A justificação que Garcia de Orta recolheu na tradição oriental chegou assim a toda a Europa através deste epítome latino e das sucessivas versões e traduções publicadas ao longo da centúria de Quinhentos. No entanto, apesar de despertar a curiosidade de muitos, até finais da década de 1570, não circulou no Ocidente qualquer desenho ou esboço da planta. A primeira imagem foi divulgada através da obra de Cristóvão da Costa, um português que viajou para Oriente, como médico do Vice-Rei D. Luís de Ataíde (g.1568-1571). No Tractado de las Drogas que publicou em Burgos, em 1578, Costa apresentou a primeira imagem impressa da árvore que teve oportunidade de admirar nos jardins de Cochim [6]. Esta preciosa imagem tornou-se ainda mais valiosa, perante a notícia da delicadeza da planta que sucumbia a qualquer tentativa de transporte para Ocidente. Como escreveu Costa:

“Muitos vice-reis da Índia, e capitães, e outras pessoas particulares pretenderam trazer esta planta a Portugal, e não saíram com ela. E a semente sei eu de alguns, que a trouxeram colhida na sazão, e em vasos de vidro bem fechados, e forrados: e em vasos de prata, e em outros de madeira, e de outras maneiras para a semear: e assim fizeram com toda a curiosidade, mas não nasceu em Portugal.” (Costa, 1964, p.135)[7]

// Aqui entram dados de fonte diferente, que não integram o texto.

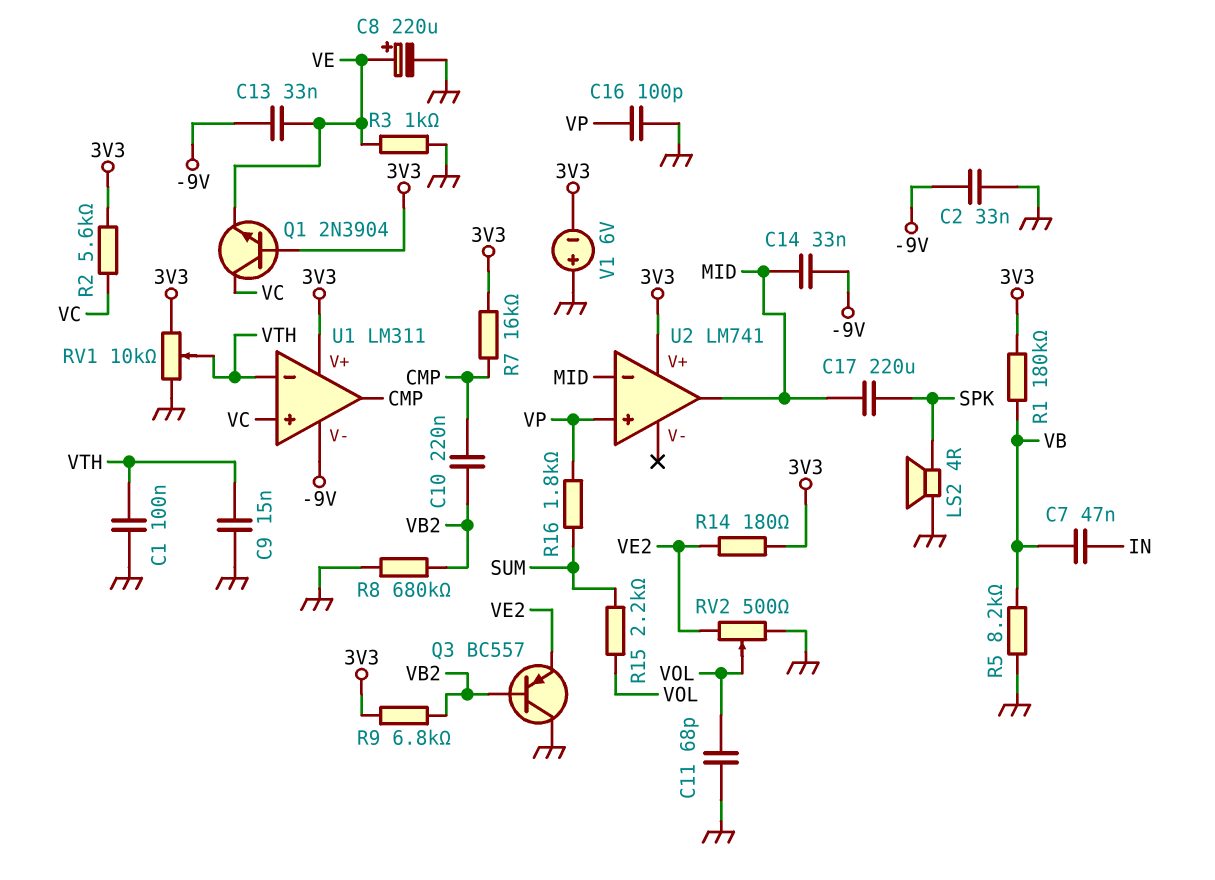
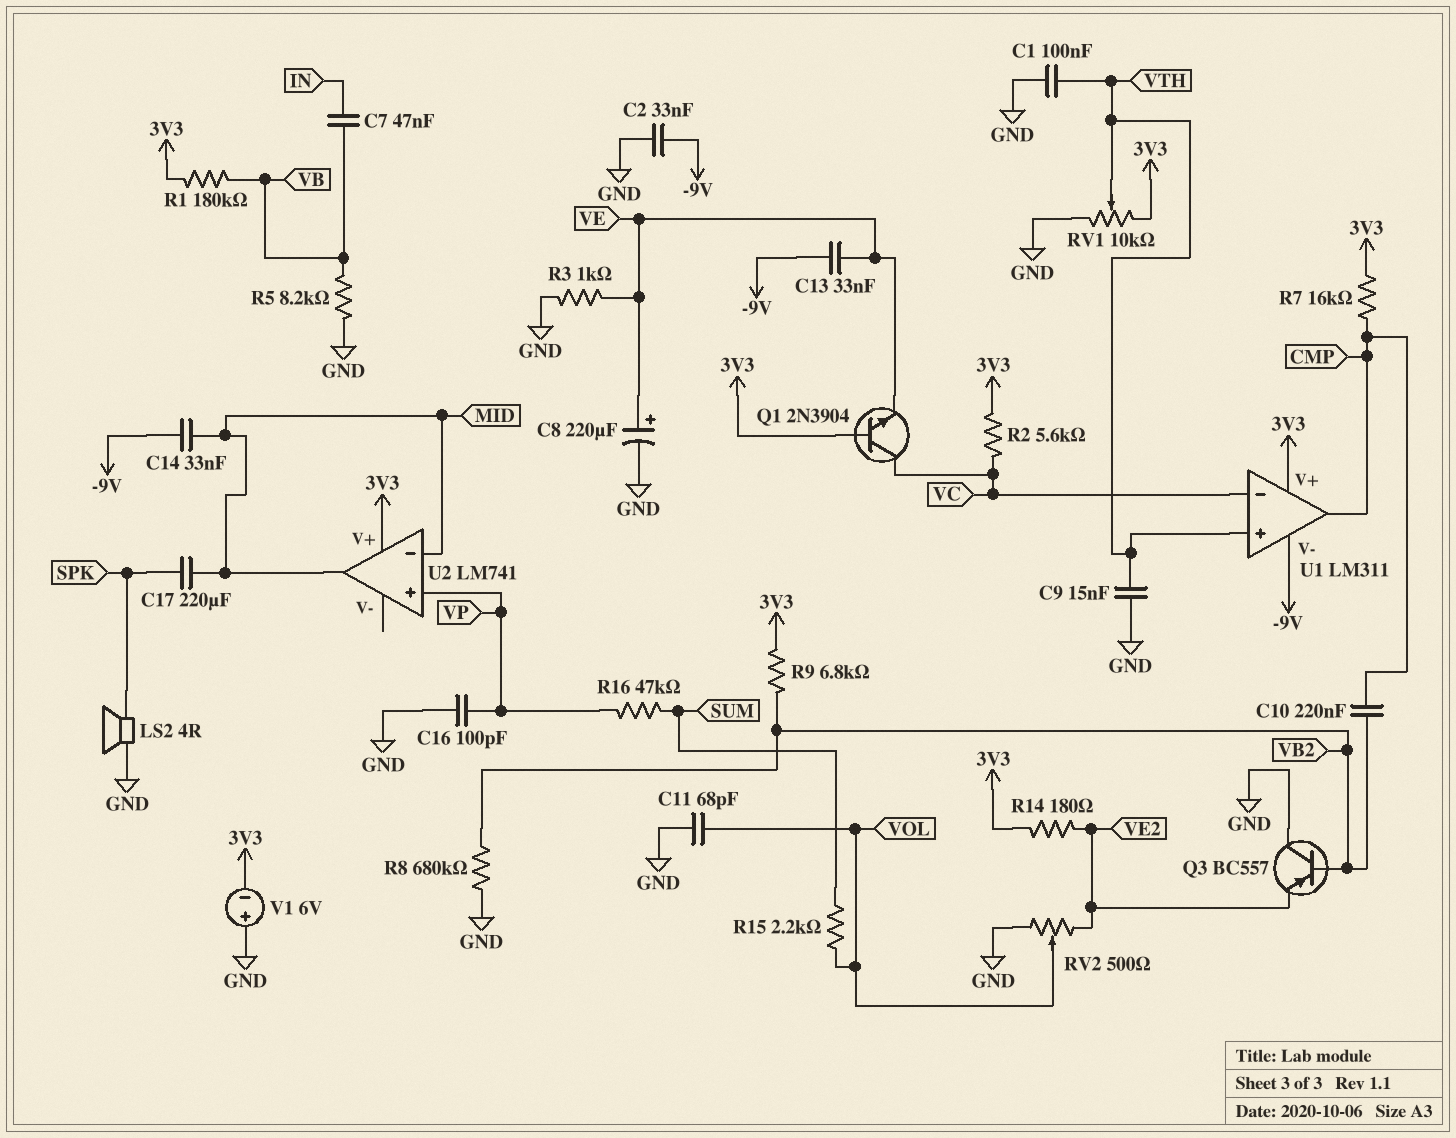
R16: 1.8k (SUM, VP) -> 47k (SUM, VP)
U1 pin in+: VC -> VTH
U1 pin in-: VTH -> VC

Desconhecida da maioria dos europeus até à publicação de Colóquios dos Simples, as descrições daquela maravilha nascida a Oriente rapidamente inundaram as bibliotecas, salas e gabinetes dos eruditos e curiosos europeus. Até finais do século XVI, os textos e imagens que se referiram a este prodígio foram replicados, copiados, adaptados e usados em numerosos tratados médico-botânicos. A pouco-e-pouco, os saberes e as tradições de outras latitudes foram sendo integradas nos tratados de História Natural europeus. Os contactos com as novidades das Índias e com outras formas de entender a natureza contribuíram, afinal, para enriquecer e diversificar uma nova narrativa “científica” que então começava a construir-se na Europa.

Notas

[1] Garcia de Orta, Colóquios dos Simples, e Drogas he cousas Mediçinais da Índia, Goa, J. de Endem, 1563
[2] Nyctanthes arbor-tristis L.
[3] Para uma edição recente da obra goesa, vide: Garcia de Orta, Colóquios dos Simples e Drogas e coisas medicinais da Índia, ed. e notas do Conde de Ficalho, Lisboa, INCM, 1987 [1891-1895], 2 volumes. O trecho transcrito foi modernizado.
[4] Clusius, Aromatum et Simplicium, Antuérpia, C. Plantin, 1567.
[5] Para uma versão moderna da obra, ver: Clusius, Aromatum et Simplicium, versão portuguesa com edição e notas de Jaime Walter, Lisboa, Junta de Investigações do Ultramar, 1964 [1567].
[6] Cristóbal de Acosta, Tractado de las Drogas, Burgos, M. de Victoria, 1578.
[7] Para uma versão moderna da obra, ver: Cristóvão da Costa, Tractado de las Drogas, versão portuguesa com edição e notas de Jaime Walter, Lisboa, Junta de Investigações do Ultramar, 1964 [1578].